There’s a dream of England that many of us have: wood-paneled libraries, a cozy fireplace, large comfy leather chairs, the most gracious service. You can find this at 41, a boutique hotel that’s located at the very prestigious 41 Buckingham Palace Road, just across from the Royal Mews.

The wood-paneled library/fireplace/leather chair area is 41’s  “Executive Lounge” where you take your delicious breakfast in the morning and your cocktails before supper or at the end of an evening. You will perhaps never feel as cosseted as when having a cocktail in front of the fireplace at 41.

The rooms are extremely spacious for central London, and very well laid out with all the right gadgets and amenities. (Business travel would be quite easy to handle when staying here.) The black and white color scheme is classic and contemporary, so you never feel like you’re trapped in one of those ghastly floral chintz nightmares that can often happen in elegant places in England. 
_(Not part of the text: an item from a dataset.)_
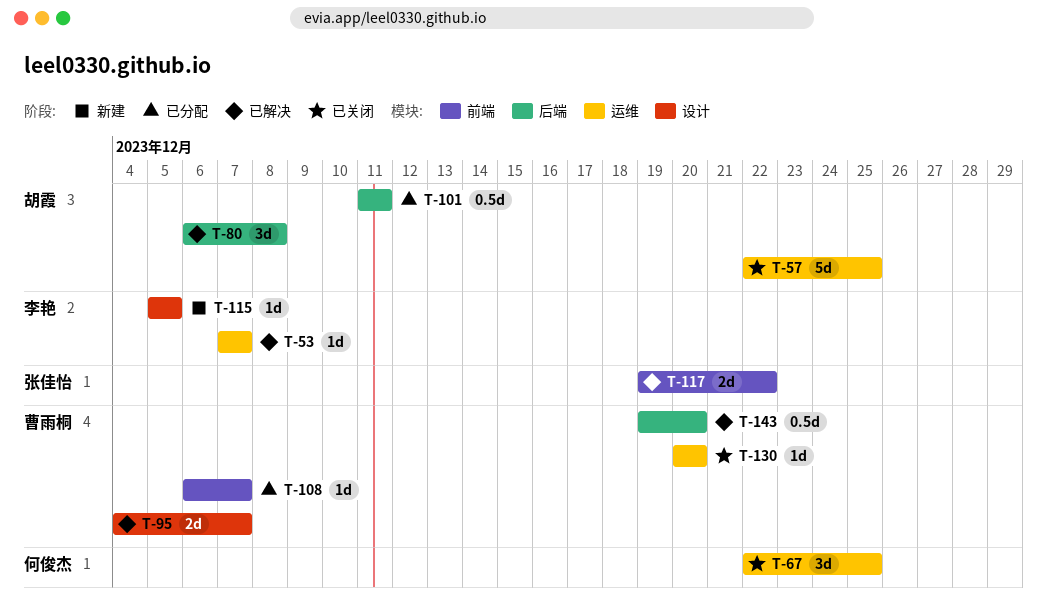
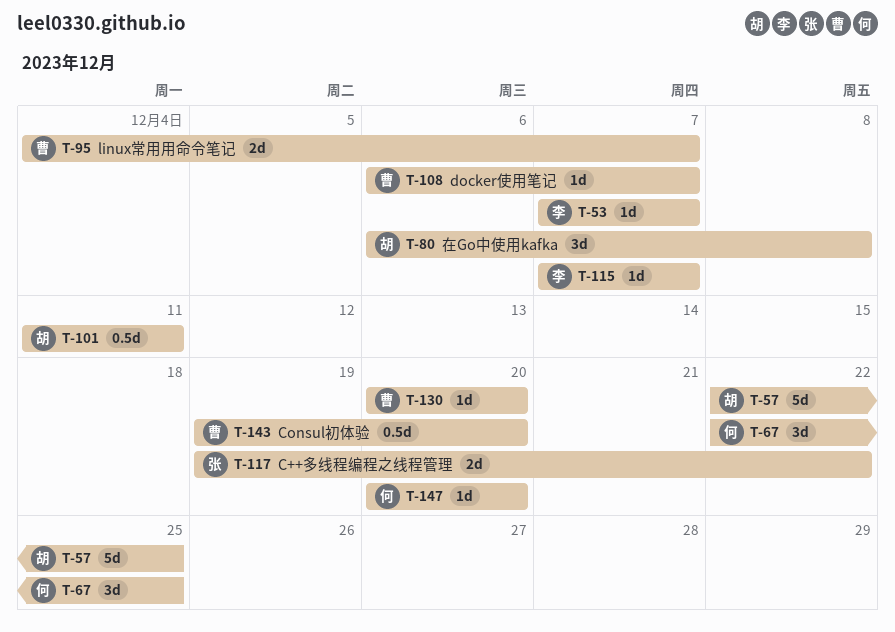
T-115, start: Dec 5 -> Dec 7
T-115, due: Dec 5 -> Dec 7
T-147: none -> present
The 41’s beds are a dream, while the showers and deep tubs have amazing water pressure, perfect for rinsing off the city’s grime or getting a bath run quickly, so you can bring out your inner Churchill. (The former Prime Minister and maker of history made many critical decisions from the bath.)   

Aside from the wonderful location, the amazing lounge, and the nice rooms, it’s the people who work here who make the 41 truly exceptional. My husband and I were celebrating our 10-year wedding anniversary and the staff did so much to make it special. Even if you weren’t celebrating a special event, the staff will go out of their way to make your stay seamless, anticipating your every need. The concierge will provide you with directions to a restaurant where you’re meeting friends (without your asking); the reception staff will help reserve the fireplace nook so you can have a cocktail hour at the hotel with your friends; the staff can get anything booked for you in London and beyond. All while being some of the most pleasant (and interesting) people you could hope to meet.

The 41 is well worth the price for making your stay in London truly memorable.  They consistently win a slew of awards, and each is well-deserved.